課題 1
抜粋のうち「今年のUKダンス選手権も」で始まる段落を、主な事実を残して箇条書きにしてください。

ページ抜粋
◇ ◇ ◇ ◇

今年のUKダンス選手権も、日本人ダンサーの飛躍的な活躍を見ることはできませんでした。要するに世界が評価するレベルの技を持ち備えていないのです。多くの選手がまず、踊れる身体を持っていない。近年レベルの高い選手を多く輩出しているロシアや中国、ウクライナの選手たちは、強靭な身体を作るトレーニングを欠かさず、英国に入る前に身体作りを終え、勝負のためのスタミナトレーニングも完了してやって来るのです。年末までのパーティシーズンで疲労困憊し、年明けにようやく渡英し調整を始める日本人ダンサーが、そんな準備万端な外国人選手に勝てるわけがありません。

しかもさらに深刻な問題は、今の若い選手の多くは、そもそもダンスの理論がわかっていません。LODを含めたアライメントの理解、ステップの理解や外回りや内回りなどの理屈、スウィングなど身体にある自由の実践などなど、ダンサーとしてフロアに立つこと、フロアを使いこなすために時間を費やし、努力しているようには見えないのです。

野球のピッチャーであれば、直球で強打者から三振を取るために走り込み、投げ込みをするでしょう。テニスでも卓球でもラリーに打ち勝つトレーニングを積むのは当然のこと。ダンスの選手は自身のレベルを上げる努力をなぜしないのでしょう。ウォークに時間をかけ、入れ替わりのための通過やCBM、スウェイのタイミングを極め、それをフルパワーで踊るスウィングに転じる練習をし、カップルで吹っ飛んで行けるダンスを構築すれば良いだけのこと。なぜそこに時間と労力をかけないのでしょう。

 

苦労がかけがえのない喜びになったとき、成功が自分の元にやってくる

しかし、踊れる身体を作っていく中で、私もかつて英国人コーチャーにこんなことを言われたことがあります。「どいつもこいつも判で押したような同じダンスをする。お前は今、日本人の中では少しマシなダンスをしているが、本当に何が大事か理解してそれを身に付けないと、すぐに落とされるぞ」と。「すべてのスウィングダンスのフィガーはヴェニーズワルツからの派生だ。LODを使って踊るヴェニーズワルツをもっと理解し練習しろ」とも。タンゴに至っては「君はどうして片足に立って踊るのだ? タンゴは両足を使って踊るものだ。音楽は君にそんなことをしろとは言ってない」。「見えない帽子に頭を突っ込め」とか「天使にキスをしろ」「暗記するな、理解しろ。理解したら理論にこだわるな」などなど、教わるのではなく、自分の中にある宝物を探し出す作業の繰り返しだったように思います。

◇ ◇ ◇ ◇

データ記録

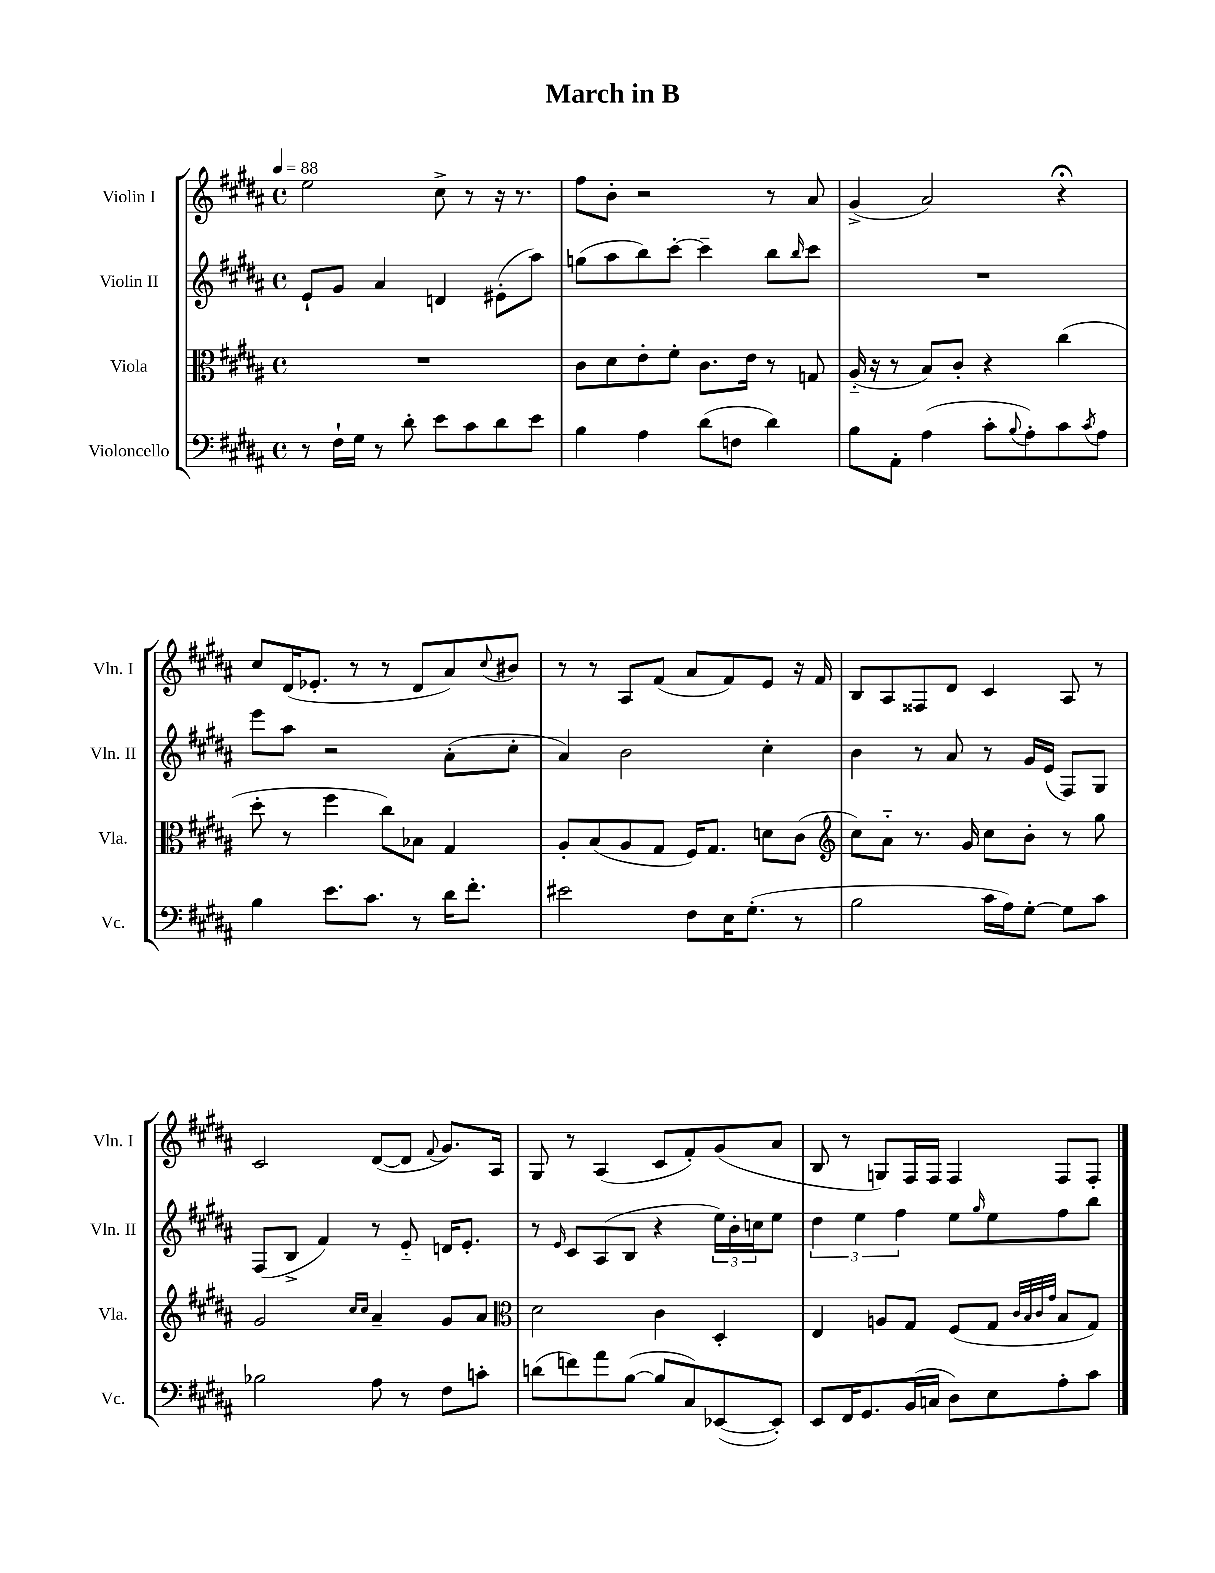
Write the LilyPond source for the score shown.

\header { title = "March in B" }
<<
\new StaffGroup <<
\new Staff = "s0" \with { instrumentName = "Violin I" shortInstrumentName = "Vln. I" } {
    \clef treble \key b \major \defaultTimeSignature \time 4/4 \tempo 4 = 88
    e''2 cis''8-> r8 r16 r8. |
    fis''8 b'8-. r2 r8 ais'8 |
    gis'4->( ais'2) r4\fermata |
    cis''8 dis'16( ees'8.-. r8 r8 dis'8 ais'8) \appoggiatura { cis''8 } bis'8 |
    r8 r8 ais8 fis'8( ais'8 fis'8) e'8 r16 fis'16 |
    b8 ais8 fisis8 dis'8 cis'4 ais8 r8 |
    cis'2 dis'8~( dis'8 \appoggiatura { fis'8 } gis'8.) ais16 |
    gis8 r8 ais4( cis'8 fis'8-.) gis'8( ais'8 |
    b8 r8 g8) fis16 fis16 fis4 fis8 fis8-. \bar "|." |
}
\new Staff = "s1" \with { instrumentName = "Violin II" shortInstrumentName = "Vln. II" } {
    \clef treble \key b \major \defaultTimeSignature \time 4/4
    e'8-! gis'8 ais'4 d'4 eis'8-.( ais''8) |
    g''8( ais''8 b''8) cis'''8~-. cis'''4-- b''8 \grace { b''16 } cis'''8 |
    R1 |
    e'''8 ais''8 r2 ais'8-.( cis''8-. |
    ais'4) b'2 cis''4-. |
    b'4 r8 ais'8 r8 gis'16 e'16( fis8) gis8 |
    fis8( b8-> fis'4) r8 e'8-_ d'16 e'8.-. |
    r8 \grace { e'16 } cis'8 ais8( b8 r4 \tuplet 3/2 { e''16) b'16-. c''16 } e''8 |
    \tuplet 3/2 { dis''4 e''4 fis''4 } e''8 \grace { gis''16 } e''8 fis''8 b''8 \bar "|." |
}
\new Staff = "s2" \with { instrumentName = "Viola" shortInstrumentName = "Vla." } {
    \clef alto \key b \major \defaultTimeSignature \time 4/4
    R1 |
    cis'8 dis'8 e'8-. fis'8-. cis'8. e'16 r8 g8 |
    ais16-_( r16 r8 b8) cis'8-. r4 cis''4( |
    dis''8-. r8 fis''4 cis''8) bes8 gis4 |
    ais8-. b8( ais8 gis8 fis16) gis8. d'8 cis'8( |
    \clef treble cis''8) ais'8-_ r8. gis'16 cis''8 b'8-. r8 gis''8 |
    gis'2 \grace { cis''16 cis''16 } ais'4-- gis'8 ais'8 |
    \clef alto dis'2 cis'4 dis4-. |
    e4 a8 gis8 fis8( gis8 \grace { cis'32 b32 cis'32 gis'32 } b8 gis8) \bar "|." |
}
\new Staff = "s3" \with { instrumentName = "Violoncello" shortInstrumentName = "Vc." } {
    \clef bass \key b \major \defaultTimeSignature \time 4/4
    r8 fis16-! gis16 r8 dis'8-. e'8 cis'8 dis'8 e'8 |
    b4 ais4 dis'8( f8 dis'4) |
    b8 ais,8-. ais4( cis'8-. \appoggiatura { b8 } ais8-.) cis'8 \acciaccatura { cis'8 } ais8 |
    b4 e'8. cis'8. r8 dis'16 fis'8.-. |
    eis'2 fis8 e16 gis8.-.( r8 |
    b2 cis'16 ais16) gis8~-. gis8 cis'8 |
    bes2 ais8 r8 fis8 c'8-. |
    d'8( f'8) ais'8 b8~( b8 cis8) ees,8~( ees,8-.) |
    e,8 fis,16 gis,8. b,16( c16 dis8) e8 ais8-. cis'8 \bar "|." |
}
>>
>>
\layout { \context { \Score \remove "Bar_number_engraver" } }
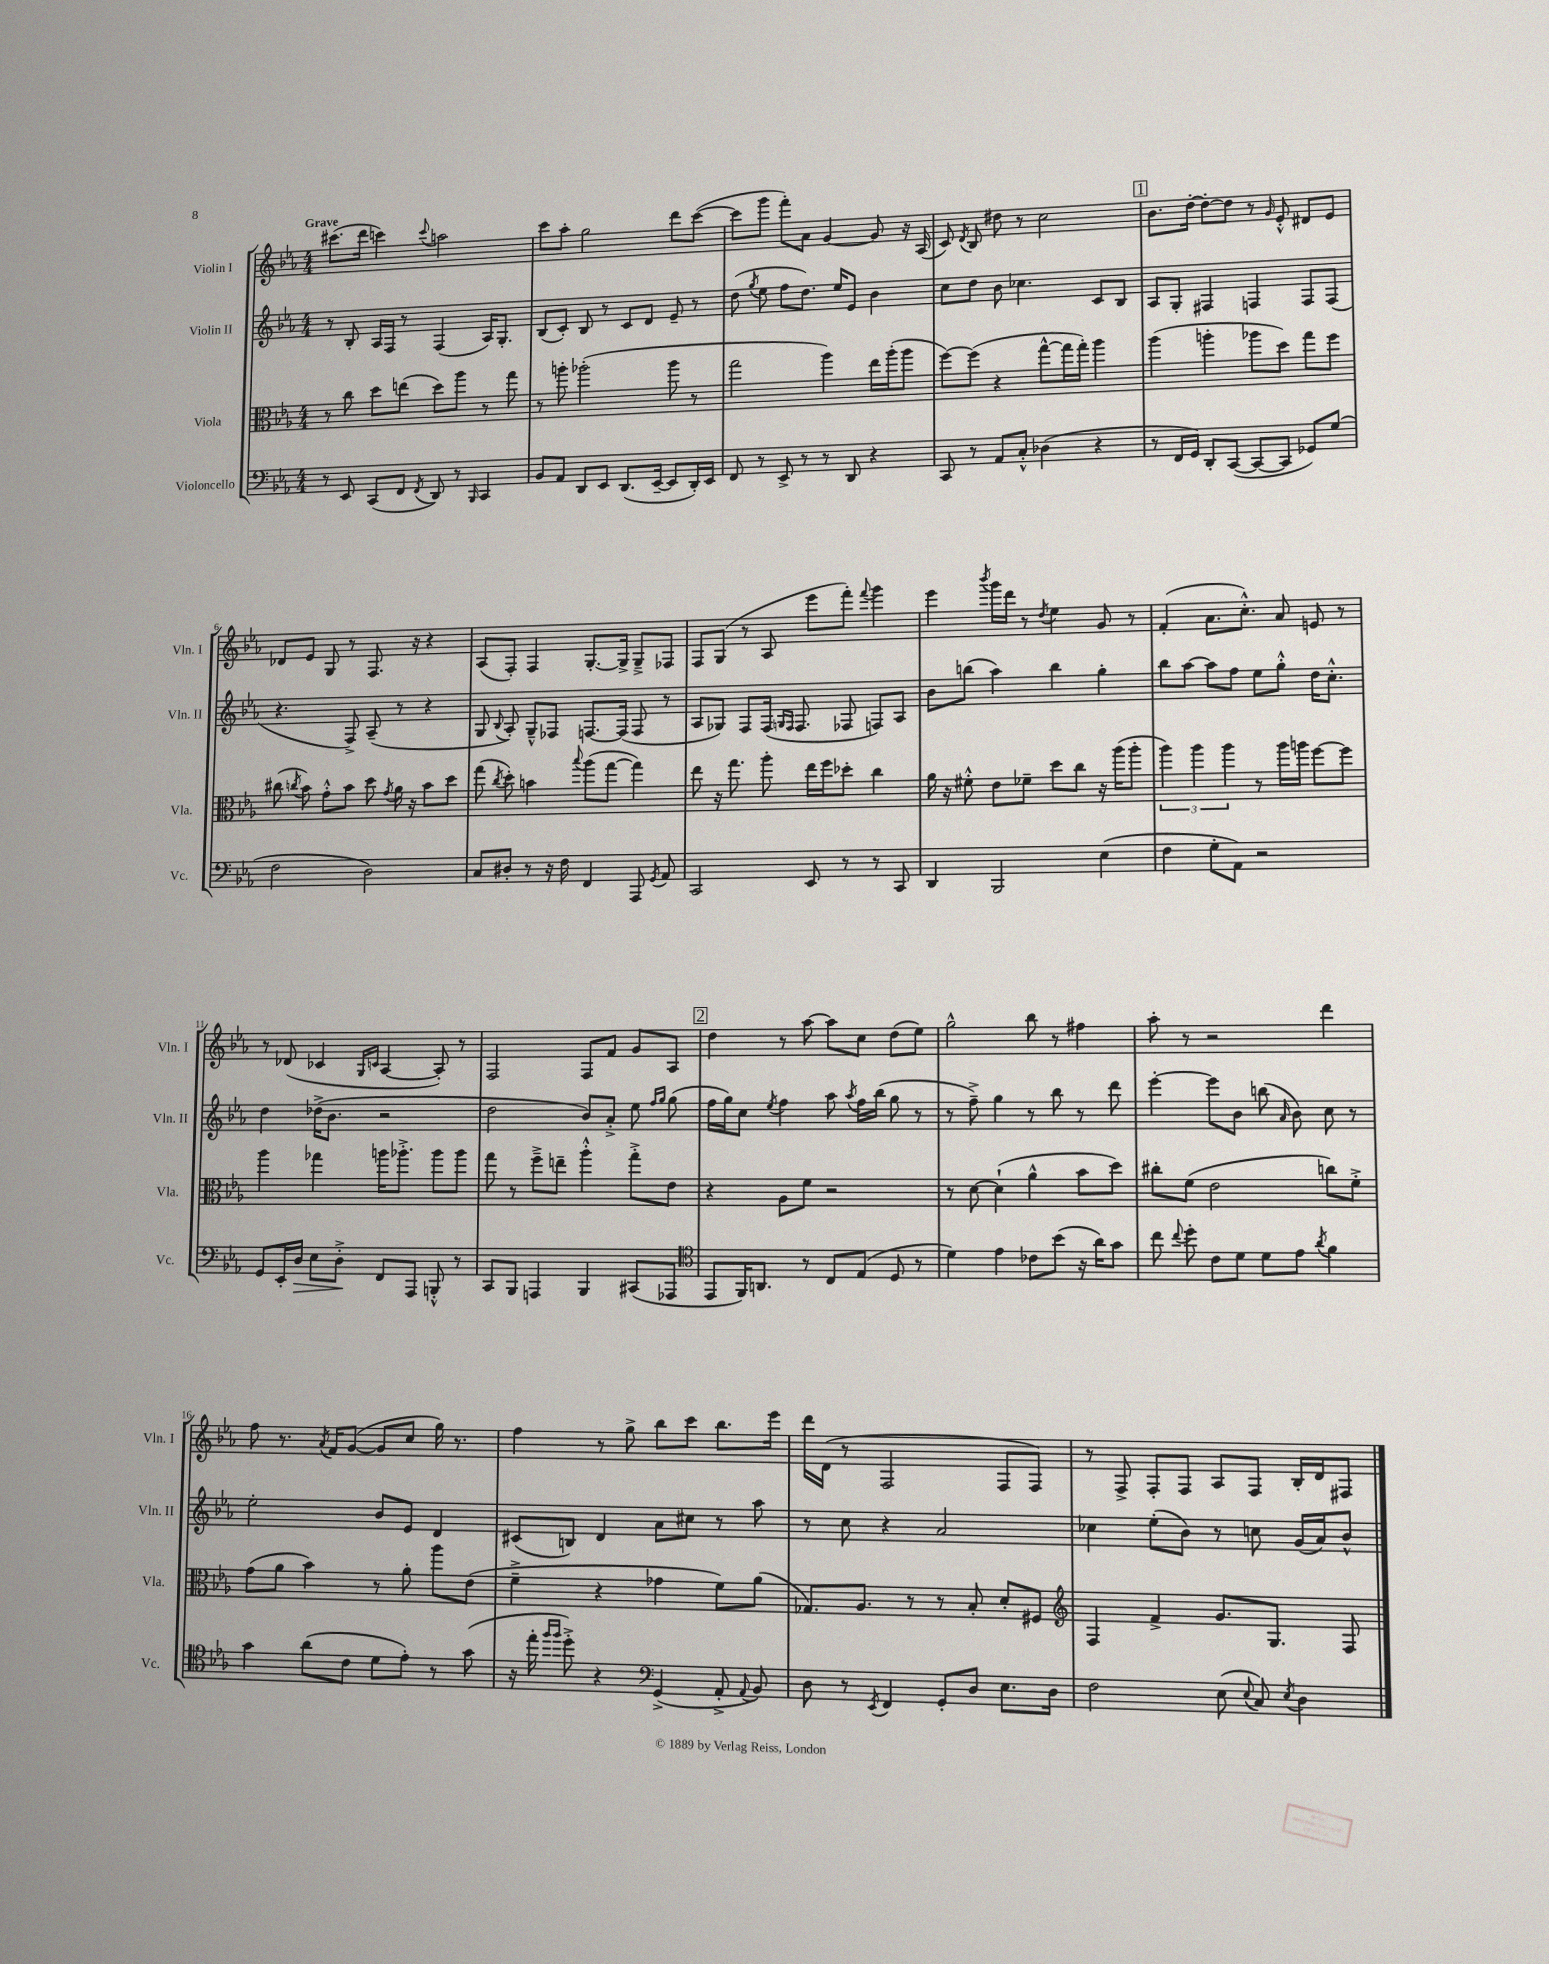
<<
\new StaffGroup <<
\new Staff = "s0" \with { instrumentName = "Violin I" shortInstrumentName = "Vln. I" } {
    \clef treble \key ees \major \numericTimeSignature \time 4/4 \tempo "Grave"
    \autoBeamOff cis'''8.[( d'''16] c'''4) \appoggiatura { c'''8 } a''2 |
    c'''8[ aes''8]-. g''2 d'''8[ c'''8]~( |
    c'''8[ g'''8] f'''8[-.) aes'8] g'4~ g'8 r16 aes16( |
    c'8) \acciaccatura { d'8 } bes8 dis''8 r8 c''2 |
    \mark \markup { \box "1" } bes'8.[ d''16]~-. d''8[~-. d''8] r8 \grace { g'16 } ees'8-.-^ dis'8[ ees'8] |
    des'8[ ees'8] g8 r8 f8. r16 r4 |
    aes8[( f8]-.) f4 g8.[~-. g16]-> g8[---> fes8] |
    f8[ g8]( r8 aes8 ees'''8[ f'''8]-.) \appoggiatura { f'''8 } g'''4 |
    ees'''4 \acciaccatura { bes'''8 } g'''16[ d'''16] r8 \acciaccatura { d''8 } ees''4 g'8 r8 |
    f'4-.( aes'8.[ c''8.]-.-^) aes'8 e'8 r8 |
    r8 des'8( ces'4 \grace { g16[ c'16] } aes4~ aes8-.) r8 |
    f2 f8[ f'8] g'8[ aes8] |
    \mark \markup { \box "2" } d''4 r8 aes''8~ aes''8[ c''8] d''8[( ees''8]) |
    g''2-^ bes''8 r8 fis''4 |
    aes''8-. r8 r2 d'''4 |
    f''8 r8. \acciaccatura { aes'8 } f'16[ g'8]~( g'8[ c''8] g''16) r8. |
    f''4 r8 g''8-> bes''8[ c'''8] bes''8.[ ees'''16] |
    d'''16[ d'16]( r8 f2 f8[ f8]) |
    r8 f8-> f8[-. f8] aes8[ f8] bes16[-. d'16 fis8] \bar "|." |
}
\new Staff = "s1" \with { instrumentName = "Violin II" shortInstrumentName = "Vln. II" } {
    \clef treble \key ees \major \numericTimeSignature \time 4/4
    \autoBeamOff r8 bes8-. aes16[ f16] r8 f4( aes16[) g8.]-. |
    bes8[( c'8]-.) bes8 r8 c'8[ d'8] ees'8-- r8 |
    d''8( \acciaccatura { g''8 } ees''8 f''8[ d''8.]) ees''16[ ees'8] bes'4 |
    c''8[ d''8] bes'8 ces''4. c'8[ bes8] |
    \mark \markup { \box "1" } aes8[ g8]-. fis4 f4 f8[ f8]( |
    r4. f8->) aes8--( r8 r4 |
    g8 \appoggiatura { bes8 } aes8-.) g8[---^ fes8] f8.[~ f16]( f8 r8 |
    aes8[ ges8]) f8[ f16]( \grace { g16[ f16] } f8. fes8 f8[) aes8] |
    bes'8[ b''8]( aes''4) b''4 g''4-. |
    bes''8[ aes''8]~ aes''8[ f''8] ees''8[ g''8]-.-^ d''16[ c''8.]-.-^ |
    d''4 des''16[->( bes'8.] r2 |
    d''2 bes'8[) aes'8]-.-> ees''8 \grace { f''16[ g''16] } g''8( |
    \mark \markup { \box "2" } f''16[ g''16) c''8] \acciaccatura { ees''8 } f''4 aes''8 \acciaccatura { aes''8 } f''16[ bes''16]( g''8 r8 |
    r8 f''8--->) g''4 r8 bes''8 r8 d'''8 |
    ees'''4~-. ees'''8[ bes'8] b''8( \grace { aes'16 } bes'8) c''8 r8 |
    ees''2-. bes'8[ ees'8] d'4 |
    cis'8[( b8]) d'4 aes'8[ cis''8] r8 aes''8 |
    r8 c''8 r4 aes'2 |
    ces''4 ees''8[-.( bes'8]) r8 c''8 g'16[( aes'16) bes'8]-^ \bar "|." |
}
\new Staff = "s2" \with { instrumentName = "Viola" shortInstrumentName = "Vla." } {
    \clef alto \key ees \major \numericTimeSignature \time 4/4
    \autoBeamOff r8 c''8 d''8[ e''8]( d''8[) aes''8] r8 g''8 |
    r8 a''8-. aes''2-.( aes''8 r8 |
    g''2 aes''4) ees''16[ aes''16-.( aes''8] |
    f''8[~) f''8]( r4 g''8[~-^ g''16 g''16]-.) aes''4 |
    \mark \markup { \box "1" } aes''4( a''4-. aes''8[ d''8]) g''8[ f''8] |
    cis''8( \acciaccatura { c''8 } bes'8) g'8[-.-^ bes'8] d''8 \acciaccatura { g'8 } aes'16 r16 bes'8[ d''8] |
    g''8( \acciaccatura { c''8 } d''8-.) b'4 \appoggiatura { bes''8 } aes''8[( g''8]~ g''4) |
    ees''8 r16 g''8. aes''8-. ees''16[ f''16 des''8]-. c''4 |
    aes'16 r16 fis'8-.-^ ees'8[ fes'8]-- d''8[ c''8] r16 aes''16[( aes''8]-. |
    \tuplet 3/2 { aes''4) aes''4 aes''4 } r8 aes''16[ a''16] f''8[~ f''8] |
    aes''4 ges''4 a''16[ aes''8.]-.-> aes''8[ aes''8] |
    g''8 r8 f''8[---> e''8]-- aes''4-.-^ g''8[-.-> ees'8] |
    \mark \markup { \box "2" } r4 aes8[ f'8] r2 |
    r8 d'8~ d'4-!( aes'4-^ bes'8[ d''8]) |
    cis''8[-. f'8]( ees'2 c''8[) f'8]-.-> |
    g'8[( aes'8] bes'4) r8 aes'8-. aes''8[ ees'8]( |
    f'4---> r4 ges'4 f'8[) aes'8]( |
    ges8.[) aes8.] r8 r8 bes8-. d'8[-. fis8] |
    \clef treble f4 f'4-> g'8.[ g8.] f8 \bar "|." |
}
\new Staff = "s3" \with { instrumentName = "Violoncello" shortInstrumentName = "Vc." } {
    \clef bass \key ees \major \numericTimeSignature \time 4/4
    \autoBeamOff r8 ees,8 c,8[( f,8] \acciaccatura { f,8 } d,8) r8 \grace { bes,,16 } c,4 |
    bes,8[ aes,8] d,8[ ees,8] d,8.[( ees,16]~-- ees,8[ d,16-.) ees,16] |
    f,8 r8 ees,8-> r8 r8 d,8 r4 |
    c,8 r8 aes,8[ c8]-.-^ des4( r4 |
    \mark \markup { \box "1" } r8 f,16[ g,16]) d,8[-. c,8]~( c,8[~ c,8] ges,8[) g8]( |
    f2 d2) |
    c8[ dis8]-. r8 r16 f16 f,4 aes,,8 \acciaccatura { g,8 } aes,8 |
    c,2 ees,8 r8 r8 c,8 |
    d,4 bes,,2 ees4( |
    f4 g8[-. aes,8]) r2 |
    g,8[ ees,16-. d16]\> ees8[ d8]-.->\! f,8[ aes,,8] b,,8-.-^ r8 |
    c,8[ bes,,8] a,,4 bes,,4 cis,8[( aes,,8] |
    \mark \markup { \box "2" } \clef tenor ees,8[ f,16) a,8.] r8 c8[ ees8]( d8 r8 |
    d'4) ees'4 ces'8[ bes'8]( r16 aes'16[) g'8] |
    c''8 \appoggiatura { c''8 } d''8-. c'8[ d'8] d'8[ ees'8] \acciaccatura { aes'8 } f'4 |
    g'4 aes'8[( c'8] d'8[ ees'8]-.) r8 g'8( |
    r16 ees''16-. \grace { f''16[ f''16] } d''8-.->) r4 \clef bass g,4->( aes,8-.-> \appoggiatura { aes,8 } bes,8) |
    d8 r8 \acciaccatura { ees,8 } f,4 g,8[-. d8] ees8.[ d16] |
    f2 ees8( \appoggiatura { ees8 } c8) \acciaccatura { ees8 } d4 \bar "|." |
}
>>
>>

◇ ◇ ◇ ◇

課題 2
上の記録を絞り込み、文字列「tempo」を含む行をすべて書き写す。大文字と小文字は区別する。

解答 1
- 今年のUKダンス選手権でも、日本人ダンサーの飛躍的な活躍は見られなかった。
- 日本人選手は世界が評価するレベルの技を持っておらず、多くはまず踊れる身体を持っていない。
- 近年レベルの高い選手を多く出しているロシア、中国、ウクライナの選手は、強靭な身体を作るトレーニングを欠かさない。渡英前に身体作りを終え、勝負のためのスタミナトレーニングも済ませて来る。
- 日本人ダンサーは年末までのパーティシーズンで疲れ切り、年明けにようやく渡英して調整を始めるため、準備万端の外国人選手に勝てるはずがない。

解答 2
    \clef treble \key b \major \defaultTimeSignature \time 4/4 \tempo 4 = 88
    \clef treble \key ees \major \numericTimeSignature \time 4/4 \tempo "Grave"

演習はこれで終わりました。